Phytic acid metal complex as precursor for fabrication of superhydrophilic membrane with photo-Fenton self-cleaning property for microalgae dewatering and oil/water emulsion separation

Abstract

Membrane technology is regarded as one of the most effective approaches for microalgae dewatering in the biofuel production industrial and oil/water emulsion separation. However, it inherently suffers from the issue of membrane fouling, particularly irreversible membrane fouling, which is hard to remove by physical methods. Herein, a robust superhydrophilic membrane combined with photo-Fenton self-cleaning property was developed for microalgae dewatering and oil/water emulsion separation. Phytic acid (PA) and FeIII formed a hydrophilic PA-FeIII complex on the polyethersulfone (PES) membrane as the precursor for the in situ growth of β-FeOOH nanorods. When used for microalgae filtration, the irreversible fouling that blocked membrane pores could be degraded by the photo-Fenton reaction. Hence, the obtained PES/PA@β-FeOOH membrane possessed a flux recovery rate (FRR) of 90.2 % (within 30 min), which was significantly higher than that of the PES membrane (32.9 %).
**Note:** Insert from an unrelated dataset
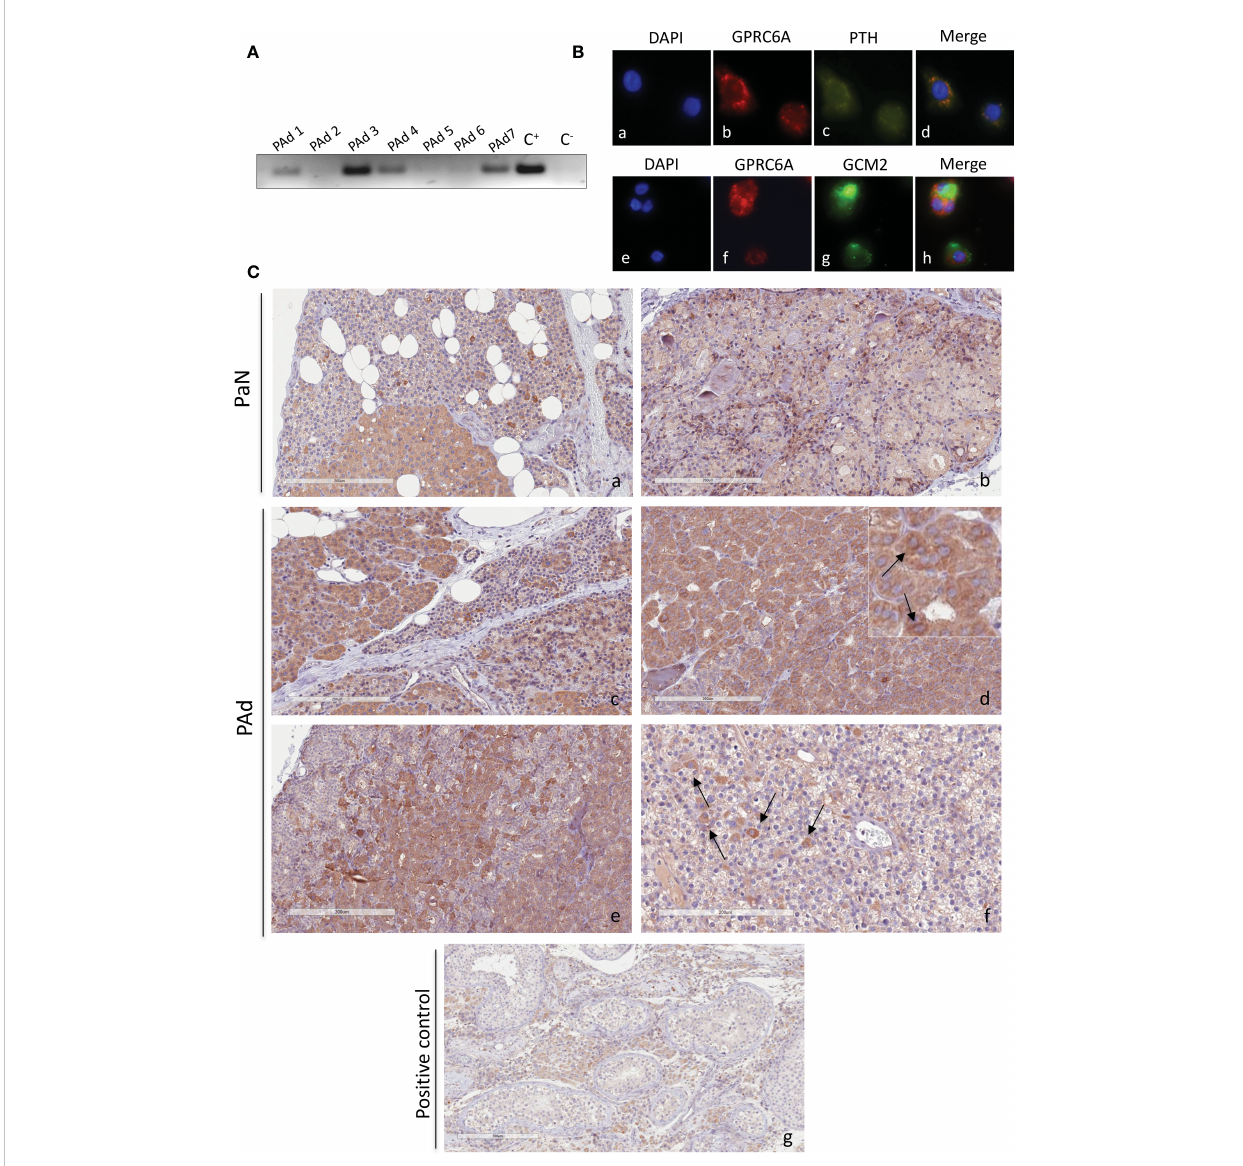
FIGURE 3 GPCR6A expression in human parathyroid cells. (A) GPRC6A transcripts were variably detected by RT-PCR in total RNA from PAds (n=7) of PHPT patients; C + , plasmid encoding GPRC6A; C - , water. (B) Immuno fl uorescence of short-term cultured PAds-derived cells showed cytoplasmic and membrane expression of GPRC6A (red, b, f ); PTH (green, c ) co-expressed with GPRC6A (merge, d ) GCM2 (green, g ) co-expressed with GPRC6A (merge, h ). (C) Immunohistochemistry by a speci fi c anti-GPRC6A antibody in normal parathyroid glands from normocalcemic patients with thyroid diseases (a, b) and in parathyroid adenomas (panels c – f ). (g) Human testis with GPRC6A-expressing Leydig cells were used as positive control. Insert in (d) shows cells with GPRC6A expression at membrane level. Magni fi cation 20X; bars, 200 m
The proteins and polysaccharides (extracellular organic matter) attached on the PES/PA@β-FeOOH membrane with photo-Fenton cleaning were 11.2 and 9.1 mg/m2, which was considerably lower than that of PES after hydraulic cleaning (184.1 and 334.9 mg/m2). Moreover, due to the superhydrophilic, the prepared PES/PA@β-FeOOH membrane also exhibited excellent oil/water emulsion separation ability. This work presents a facile and mild strategy to design an anti-fouling coating with superhydrophilic and photo-Fenton activity, which can be used in membrane technology for microorganism filtration and wastewater treatment.